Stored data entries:

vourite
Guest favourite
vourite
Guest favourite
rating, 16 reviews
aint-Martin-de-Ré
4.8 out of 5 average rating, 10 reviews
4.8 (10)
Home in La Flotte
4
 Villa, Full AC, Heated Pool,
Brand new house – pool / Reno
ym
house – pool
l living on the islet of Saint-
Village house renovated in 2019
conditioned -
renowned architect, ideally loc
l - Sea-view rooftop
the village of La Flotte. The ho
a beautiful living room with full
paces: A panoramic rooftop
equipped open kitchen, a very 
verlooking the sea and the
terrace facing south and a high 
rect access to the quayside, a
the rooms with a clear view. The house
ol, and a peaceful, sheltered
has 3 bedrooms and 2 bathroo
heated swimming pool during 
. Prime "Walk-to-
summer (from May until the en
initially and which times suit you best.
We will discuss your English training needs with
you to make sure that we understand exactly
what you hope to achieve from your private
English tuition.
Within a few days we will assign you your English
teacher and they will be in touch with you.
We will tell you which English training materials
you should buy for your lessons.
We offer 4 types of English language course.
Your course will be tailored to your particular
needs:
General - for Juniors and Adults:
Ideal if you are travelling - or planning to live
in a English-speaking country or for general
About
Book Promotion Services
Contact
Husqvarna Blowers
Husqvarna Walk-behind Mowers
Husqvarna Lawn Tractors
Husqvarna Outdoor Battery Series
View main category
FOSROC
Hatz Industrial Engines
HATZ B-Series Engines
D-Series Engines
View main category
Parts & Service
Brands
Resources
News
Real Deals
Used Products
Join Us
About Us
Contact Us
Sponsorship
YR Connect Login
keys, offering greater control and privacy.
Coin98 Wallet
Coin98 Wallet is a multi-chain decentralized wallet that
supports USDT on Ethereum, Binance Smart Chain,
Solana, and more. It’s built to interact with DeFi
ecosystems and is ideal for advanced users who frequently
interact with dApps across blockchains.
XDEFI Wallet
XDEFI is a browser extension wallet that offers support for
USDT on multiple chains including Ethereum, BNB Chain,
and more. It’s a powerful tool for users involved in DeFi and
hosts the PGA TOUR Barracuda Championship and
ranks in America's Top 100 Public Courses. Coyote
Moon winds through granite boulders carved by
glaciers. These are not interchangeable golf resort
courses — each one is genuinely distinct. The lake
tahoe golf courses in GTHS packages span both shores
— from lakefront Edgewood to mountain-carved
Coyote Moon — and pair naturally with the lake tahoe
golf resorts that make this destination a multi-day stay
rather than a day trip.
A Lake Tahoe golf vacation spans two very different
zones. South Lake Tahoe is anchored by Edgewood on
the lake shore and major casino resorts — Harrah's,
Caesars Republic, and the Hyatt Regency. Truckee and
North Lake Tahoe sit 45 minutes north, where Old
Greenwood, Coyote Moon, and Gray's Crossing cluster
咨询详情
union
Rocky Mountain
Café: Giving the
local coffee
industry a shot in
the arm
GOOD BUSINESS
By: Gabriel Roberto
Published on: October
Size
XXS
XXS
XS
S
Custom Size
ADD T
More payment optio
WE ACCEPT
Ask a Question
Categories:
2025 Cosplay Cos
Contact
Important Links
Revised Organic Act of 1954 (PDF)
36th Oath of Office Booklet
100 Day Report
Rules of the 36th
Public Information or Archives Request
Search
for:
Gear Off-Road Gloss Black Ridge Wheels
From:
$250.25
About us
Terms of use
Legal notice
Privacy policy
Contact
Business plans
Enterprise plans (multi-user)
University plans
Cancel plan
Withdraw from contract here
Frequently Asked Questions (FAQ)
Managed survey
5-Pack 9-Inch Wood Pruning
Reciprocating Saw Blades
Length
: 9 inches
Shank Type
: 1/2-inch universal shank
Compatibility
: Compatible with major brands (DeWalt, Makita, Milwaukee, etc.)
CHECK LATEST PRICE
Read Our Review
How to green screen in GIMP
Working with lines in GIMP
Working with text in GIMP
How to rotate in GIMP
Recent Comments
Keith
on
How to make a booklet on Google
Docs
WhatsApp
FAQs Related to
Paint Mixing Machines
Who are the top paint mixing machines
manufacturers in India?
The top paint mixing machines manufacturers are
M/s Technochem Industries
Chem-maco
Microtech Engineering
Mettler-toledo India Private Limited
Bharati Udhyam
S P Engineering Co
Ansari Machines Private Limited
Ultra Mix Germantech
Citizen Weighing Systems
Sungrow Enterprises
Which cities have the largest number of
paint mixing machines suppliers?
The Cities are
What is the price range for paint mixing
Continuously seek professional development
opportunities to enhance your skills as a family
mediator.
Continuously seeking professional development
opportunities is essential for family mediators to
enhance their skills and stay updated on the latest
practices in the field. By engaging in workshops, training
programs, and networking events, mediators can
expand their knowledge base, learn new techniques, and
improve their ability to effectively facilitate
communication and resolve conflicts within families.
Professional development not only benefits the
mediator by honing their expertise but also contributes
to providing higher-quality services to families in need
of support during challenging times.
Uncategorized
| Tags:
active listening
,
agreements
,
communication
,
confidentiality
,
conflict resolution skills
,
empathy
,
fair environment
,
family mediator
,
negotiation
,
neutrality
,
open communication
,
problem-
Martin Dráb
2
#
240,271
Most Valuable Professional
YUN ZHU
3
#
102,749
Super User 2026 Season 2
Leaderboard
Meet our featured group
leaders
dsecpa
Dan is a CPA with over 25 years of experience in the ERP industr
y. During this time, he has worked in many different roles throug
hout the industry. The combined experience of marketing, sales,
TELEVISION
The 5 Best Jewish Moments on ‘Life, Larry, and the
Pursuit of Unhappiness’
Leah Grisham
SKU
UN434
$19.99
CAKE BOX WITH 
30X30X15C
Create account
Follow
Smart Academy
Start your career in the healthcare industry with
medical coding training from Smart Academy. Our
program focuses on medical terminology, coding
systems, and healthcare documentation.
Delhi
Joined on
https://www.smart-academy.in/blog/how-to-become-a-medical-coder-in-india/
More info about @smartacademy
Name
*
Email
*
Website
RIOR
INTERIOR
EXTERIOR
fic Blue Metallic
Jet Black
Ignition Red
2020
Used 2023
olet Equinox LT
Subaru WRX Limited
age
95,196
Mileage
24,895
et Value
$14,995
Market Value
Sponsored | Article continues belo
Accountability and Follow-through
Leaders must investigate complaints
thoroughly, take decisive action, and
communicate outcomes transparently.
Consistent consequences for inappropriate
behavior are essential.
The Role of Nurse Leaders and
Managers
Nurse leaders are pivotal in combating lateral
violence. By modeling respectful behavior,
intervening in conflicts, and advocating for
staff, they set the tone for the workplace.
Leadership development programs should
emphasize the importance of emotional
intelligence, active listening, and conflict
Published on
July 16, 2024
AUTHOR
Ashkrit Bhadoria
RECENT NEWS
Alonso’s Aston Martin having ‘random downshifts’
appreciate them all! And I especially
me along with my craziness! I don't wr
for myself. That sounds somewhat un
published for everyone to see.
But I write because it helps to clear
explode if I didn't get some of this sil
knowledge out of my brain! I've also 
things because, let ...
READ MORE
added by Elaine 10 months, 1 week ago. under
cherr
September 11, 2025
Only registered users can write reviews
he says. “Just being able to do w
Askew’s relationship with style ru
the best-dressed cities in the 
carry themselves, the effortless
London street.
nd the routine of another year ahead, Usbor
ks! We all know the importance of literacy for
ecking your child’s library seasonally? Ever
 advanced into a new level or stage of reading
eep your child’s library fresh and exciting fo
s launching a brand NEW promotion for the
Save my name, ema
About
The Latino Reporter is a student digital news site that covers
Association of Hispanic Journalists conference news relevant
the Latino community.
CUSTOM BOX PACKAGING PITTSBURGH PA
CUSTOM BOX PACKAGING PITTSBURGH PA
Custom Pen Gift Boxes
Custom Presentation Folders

**ASSIGNED TASK**
Nothing but the lines above from the one containing "a beautiful living room with full" through the one containing "summer (from May until the en" should appear in the answer, each repeated exactly.

**WRITTEN SOLUTION**
a beautiful living room with full
paces: A panoramic rooftop
equipped open kitchen, a very 
verlooking the sea and the
terrace facing south and a high 
rect access to the quayside, a
the rooms with a clear view. The house
ol, and a peaceful, sheltered
has 3 bedrooms and 2 bathroo
heated swimming pool during 
. Prime "Walk-to-
summer (from May until the en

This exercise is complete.